» **Given instruction**:
Copy the material from its start up to and including the line containing "tone curve: curves: ch0 [(0.003, 0.029)", swapping "developed" for "edited" and leaving everything else unchanged.
Begin Data lines
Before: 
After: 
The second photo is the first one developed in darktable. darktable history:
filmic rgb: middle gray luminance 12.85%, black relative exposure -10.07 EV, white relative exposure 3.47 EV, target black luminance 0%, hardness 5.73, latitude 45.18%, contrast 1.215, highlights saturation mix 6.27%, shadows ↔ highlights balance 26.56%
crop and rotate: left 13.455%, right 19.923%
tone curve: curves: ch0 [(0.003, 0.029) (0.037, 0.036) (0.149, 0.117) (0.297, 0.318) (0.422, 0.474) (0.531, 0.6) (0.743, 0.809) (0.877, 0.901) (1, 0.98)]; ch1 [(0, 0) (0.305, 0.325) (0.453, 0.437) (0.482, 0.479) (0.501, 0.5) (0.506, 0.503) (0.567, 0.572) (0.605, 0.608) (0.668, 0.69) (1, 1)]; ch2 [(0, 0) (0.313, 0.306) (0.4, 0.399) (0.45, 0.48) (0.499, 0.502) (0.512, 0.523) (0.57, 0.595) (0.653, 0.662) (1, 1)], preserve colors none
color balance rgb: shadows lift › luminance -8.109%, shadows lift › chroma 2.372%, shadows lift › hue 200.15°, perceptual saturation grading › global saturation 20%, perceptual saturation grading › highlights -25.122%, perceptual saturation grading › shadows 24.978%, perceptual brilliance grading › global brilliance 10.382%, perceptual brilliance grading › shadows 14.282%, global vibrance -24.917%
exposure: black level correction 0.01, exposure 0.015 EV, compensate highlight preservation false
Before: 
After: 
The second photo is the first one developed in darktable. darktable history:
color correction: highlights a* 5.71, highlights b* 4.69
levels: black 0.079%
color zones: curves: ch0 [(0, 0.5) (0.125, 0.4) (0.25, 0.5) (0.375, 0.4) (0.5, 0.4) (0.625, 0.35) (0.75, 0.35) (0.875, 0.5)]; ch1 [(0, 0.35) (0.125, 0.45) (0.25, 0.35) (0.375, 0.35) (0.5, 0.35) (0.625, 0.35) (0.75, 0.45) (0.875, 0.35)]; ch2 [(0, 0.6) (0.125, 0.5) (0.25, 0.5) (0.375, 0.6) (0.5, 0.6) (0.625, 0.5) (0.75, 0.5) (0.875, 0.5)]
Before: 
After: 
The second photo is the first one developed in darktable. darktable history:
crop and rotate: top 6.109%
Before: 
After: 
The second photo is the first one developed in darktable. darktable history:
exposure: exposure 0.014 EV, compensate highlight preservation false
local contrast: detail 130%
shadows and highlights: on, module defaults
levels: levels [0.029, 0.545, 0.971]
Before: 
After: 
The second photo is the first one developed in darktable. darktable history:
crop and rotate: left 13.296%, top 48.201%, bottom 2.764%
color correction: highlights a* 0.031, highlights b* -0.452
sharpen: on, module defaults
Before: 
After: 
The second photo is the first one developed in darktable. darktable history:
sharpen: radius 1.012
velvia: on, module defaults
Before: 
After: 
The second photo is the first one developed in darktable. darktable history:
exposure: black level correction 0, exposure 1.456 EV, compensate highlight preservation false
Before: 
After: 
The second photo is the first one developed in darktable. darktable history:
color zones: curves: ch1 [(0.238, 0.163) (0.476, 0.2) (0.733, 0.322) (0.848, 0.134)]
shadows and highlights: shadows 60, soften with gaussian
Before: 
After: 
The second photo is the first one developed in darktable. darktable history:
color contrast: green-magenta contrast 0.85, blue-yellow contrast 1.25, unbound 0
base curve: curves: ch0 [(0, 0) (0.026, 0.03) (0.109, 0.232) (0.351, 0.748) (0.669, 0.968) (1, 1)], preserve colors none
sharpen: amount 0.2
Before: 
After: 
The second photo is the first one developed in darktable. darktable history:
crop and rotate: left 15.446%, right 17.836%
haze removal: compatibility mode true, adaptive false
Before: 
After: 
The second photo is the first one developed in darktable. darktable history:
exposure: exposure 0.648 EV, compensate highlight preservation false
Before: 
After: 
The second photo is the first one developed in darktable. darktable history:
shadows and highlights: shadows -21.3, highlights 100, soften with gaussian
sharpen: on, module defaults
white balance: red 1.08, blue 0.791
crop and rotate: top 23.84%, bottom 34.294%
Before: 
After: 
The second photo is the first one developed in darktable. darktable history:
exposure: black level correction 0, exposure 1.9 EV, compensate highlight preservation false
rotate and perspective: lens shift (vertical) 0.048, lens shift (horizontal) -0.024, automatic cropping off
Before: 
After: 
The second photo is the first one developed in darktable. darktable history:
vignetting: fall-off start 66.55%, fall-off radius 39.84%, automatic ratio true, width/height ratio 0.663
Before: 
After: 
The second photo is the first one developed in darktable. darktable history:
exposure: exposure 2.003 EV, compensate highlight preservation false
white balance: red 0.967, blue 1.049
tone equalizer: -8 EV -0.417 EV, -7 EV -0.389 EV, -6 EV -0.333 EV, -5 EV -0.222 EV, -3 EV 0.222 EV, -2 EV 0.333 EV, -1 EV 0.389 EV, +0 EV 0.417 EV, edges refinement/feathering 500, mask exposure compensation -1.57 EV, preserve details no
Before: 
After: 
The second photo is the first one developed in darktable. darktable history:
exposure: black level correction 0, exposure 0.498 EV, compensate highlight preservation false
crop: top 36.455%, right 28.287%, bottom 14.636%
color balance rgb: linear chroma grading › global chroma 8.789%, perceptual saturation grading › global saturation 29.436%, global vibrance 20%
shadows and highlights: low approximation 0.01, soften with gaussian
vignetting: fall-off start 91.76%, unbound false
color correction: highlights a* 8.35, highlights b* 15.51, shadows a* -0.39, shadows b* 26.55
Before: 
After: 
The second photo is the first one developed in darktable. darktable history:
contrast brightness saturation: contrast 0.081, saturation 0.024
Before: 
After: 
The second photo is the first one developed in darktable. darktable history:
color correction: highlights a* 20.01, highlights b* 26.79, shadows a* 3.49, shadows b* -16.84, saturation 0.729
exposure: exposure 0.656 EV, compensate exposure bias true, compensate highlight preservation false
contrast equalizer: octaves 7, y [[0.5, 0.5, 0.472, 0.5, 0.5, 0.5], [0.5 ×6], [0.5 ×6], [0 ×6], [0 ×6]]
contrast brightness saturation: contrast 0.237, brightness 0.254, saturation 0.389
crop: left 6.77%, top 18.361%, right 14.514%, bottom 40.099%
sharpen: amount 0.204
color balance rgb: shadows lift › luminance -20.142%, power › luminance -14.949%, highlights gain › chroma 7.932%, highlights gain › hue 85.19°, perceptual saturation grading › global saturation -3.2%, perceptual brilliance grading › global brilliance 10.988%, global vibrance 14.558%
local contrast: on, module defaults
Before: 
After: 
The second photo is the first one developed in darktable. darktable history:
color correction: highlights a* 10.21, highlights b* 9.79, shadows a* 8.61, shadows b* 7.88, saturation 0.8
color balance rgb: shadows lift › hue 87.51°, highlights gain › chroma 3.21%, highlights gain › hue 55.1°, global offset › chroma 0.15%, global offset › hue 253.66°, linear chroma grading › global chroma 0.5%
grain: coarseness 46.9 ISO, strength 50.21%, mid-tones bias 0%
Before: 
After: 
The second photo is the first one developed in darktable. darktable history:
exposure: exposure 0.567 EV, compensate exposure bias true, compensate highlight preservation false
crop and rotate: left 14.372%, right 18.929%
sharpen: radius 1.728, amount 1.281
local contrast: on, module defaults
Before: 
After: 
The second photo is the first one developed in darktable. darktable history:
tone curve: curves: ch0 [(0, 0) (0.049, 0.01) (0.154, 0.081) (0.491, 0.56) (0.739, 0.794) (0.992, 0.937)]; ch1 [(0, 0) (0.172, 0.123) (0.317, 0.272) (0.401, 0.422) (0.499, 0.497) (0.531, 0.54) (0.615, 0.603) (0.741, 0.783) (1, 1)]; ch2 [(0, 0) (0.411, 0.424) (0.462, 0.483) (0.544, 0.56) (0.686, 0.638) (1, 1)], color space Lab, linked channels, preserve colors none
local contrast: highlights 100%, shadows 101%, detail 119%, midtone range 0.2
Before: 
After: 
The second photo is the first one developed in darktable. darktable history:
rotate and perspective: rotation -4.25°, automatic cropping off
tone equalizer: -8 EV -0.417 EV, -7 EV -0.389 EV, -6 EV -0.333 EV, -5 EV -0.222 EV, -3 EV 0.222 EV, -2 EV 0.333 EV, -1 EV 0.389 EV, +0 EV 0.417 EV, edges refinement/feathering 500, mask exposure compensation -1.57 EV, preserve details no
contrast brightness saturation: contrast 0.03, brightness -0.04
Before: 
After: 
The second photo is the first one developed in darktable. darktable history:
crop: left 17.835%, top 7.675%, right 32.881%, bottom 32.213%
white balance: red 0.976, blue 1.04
End Data lines
» **Answer to this problem**:
Before: 
After: 
The second photo is the first one edited in darktable. darktable history:
filmic rgb: middle gray luminance 12.85%, black relative exposure -10.07 EV, white relative exposure 3.47 EV, target black luminance 0%, hardness 5.73, latitude 45.18%, contrast 1.215, highlights saturation mix 6.27%, shadows ↔ highlights balance 26.56%
crop and rotate: left 13.455%, right 19.923%
tone curve: curves: ch0 [(0.003, 0.029) (0.037, 0.036) (0.149, 0.117) (0.297, 0.318) (0.422, 0.474) (0.531, 0.6) (0.743, 0.809) (0.877, 0.901) (1, 0.98)]; ch1 [(0, 0) (0.305, 0.325) (0.453, 0.437) (0.482, 0.479) (0.501, 0.5) (0.506, 0.503) (0.567, 0.572) (0.605, 0.608) (0.668, 0.69) (1, 1)]; ch2 [(0, 0) (0.313, 0.306) (0.4, 0.399) (0.45, 0.48) (0.499, 0.502) (0.512, 0.523) (0.57, 0.595) (0.653, 0.662) (1, 1)], preserve colors none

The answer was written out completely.